Cross-framework mapping (preview)

Preview

  • ISO/IEC 42001 / ISO 31000 — the treatment stage follows the classic risk-treatment pattern (strategy, controls, residual risk, acceptance), and the monitoring stage aligns with performance-evaluation and improvement clauses.
  • NIST AI RMF — treatment corresponds to the Manage function; continuous monitoring and incident feedback align with Measure and Manage outcomes.
  • NIS2 / DORA — the incident activity (reporting, escalation, root cause, lessons learned) covers ground those regimes regulate as incident handling, without their statutory notification deadlines.

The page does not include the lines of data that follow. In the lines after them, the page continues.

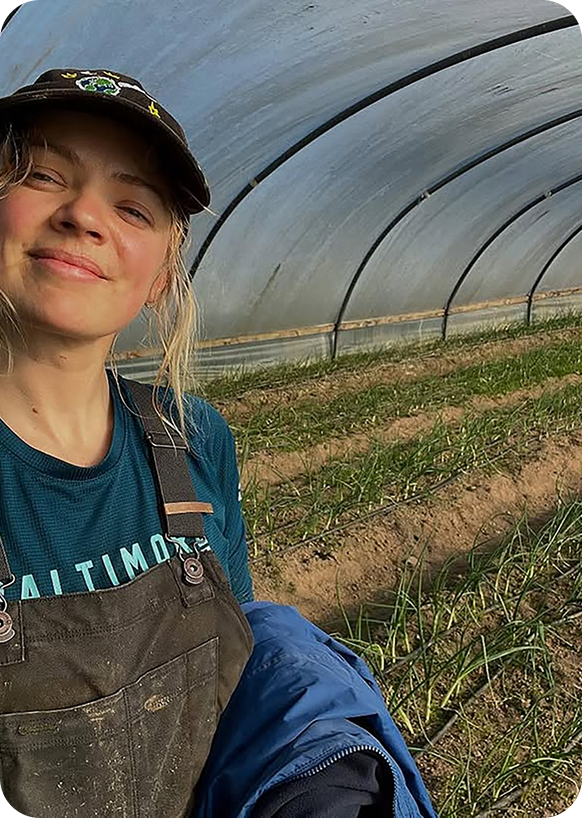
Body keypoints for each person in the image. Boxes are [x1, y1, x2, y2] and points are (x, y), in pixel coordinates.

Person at [0, 67, 438, 818]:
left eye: (133, 207)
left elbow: (232, 685)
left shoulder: (193, 439)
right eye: (42, 175)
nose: (84, 216)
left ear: (163, 274)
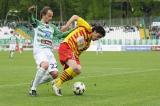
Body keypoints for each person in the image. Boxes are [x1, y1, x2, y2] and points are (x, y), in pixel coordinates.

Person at [52, 15, 106, 96]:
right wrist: (67, 26)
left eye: (99, 38)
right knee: (75, 67)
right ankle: (57, 85)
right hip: (66, 46)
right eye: (98, 36)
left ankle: (57, 81)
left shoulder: (87, 44)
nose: (97, 39)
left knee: (78, 70)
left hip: (72, 53)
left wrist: (71, 64)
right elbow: (75, 17)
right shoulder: (87, 27)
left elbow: (78, 53)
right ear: (94, 31)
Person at [28, 6, 70, 96]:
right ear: (43, 15)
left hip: (48, 51)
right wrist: (30, 13)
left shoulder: (52, 27)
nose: (50, 18)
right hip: (39, 49)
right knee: (45, 65)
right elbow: (31, 20)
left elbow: (61, 35)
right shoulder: (38, 23)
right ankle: (33, 89)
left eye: (51, 16)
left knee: (55, 74)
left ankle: (34, 83)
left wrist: (74, 30)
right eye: (49, 15)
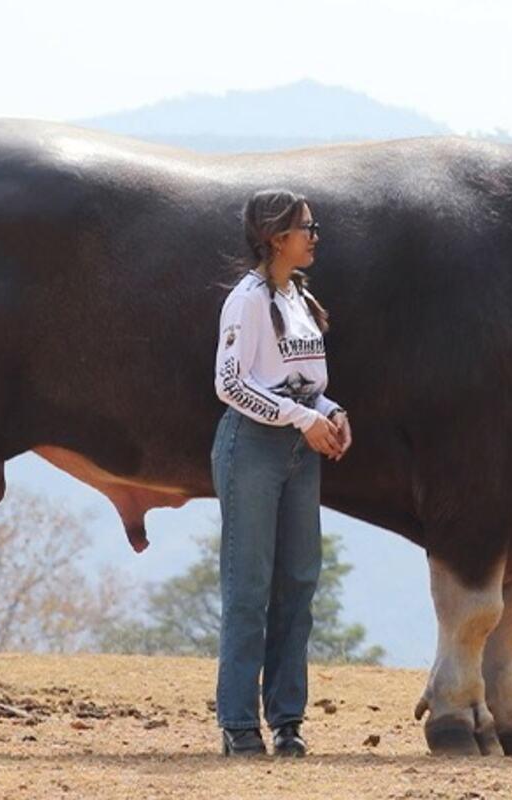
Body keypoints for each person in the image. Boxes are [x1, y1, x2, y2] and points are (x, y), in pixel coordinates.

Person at [210, 189, 352, 757]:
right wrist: (301, 417)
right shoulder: (247, 300)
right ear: (275, 237)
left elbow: (301, 381)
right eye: (306, 228)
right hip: (252, 450)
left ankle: (288, 720)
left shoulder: (297, 297)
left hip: (298, 451)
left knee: (298, 583)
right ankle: (238, 723)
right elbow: (230, 383)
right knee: (248, 587)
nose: (314, 237)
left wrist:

These are framework-level adjacencies; cross-framework reuse is realised at the control layer, not as clause-by-clause equivalence.

Source attribution

The authoritative source is the National Artificial Intelligence Risk Management Framework (SDAIA-P145, version 1.0, April 2026), published by the Saudi Data and Artificial Intelligence Authority. This page draws on the risk treatment and monitoring-and-review stages and the applied scenario in the appendix. The Arabic text is authoritative; English renderings are unofficial translations. Requirement and control codes are Modulos template identifiers, not SDAIA references.

Disclaimer

This page is for general informational purposes and does not constitute legal advice. The framework is advisory and creates no new obligations. Verify against the current published edition and consult qualified advisers.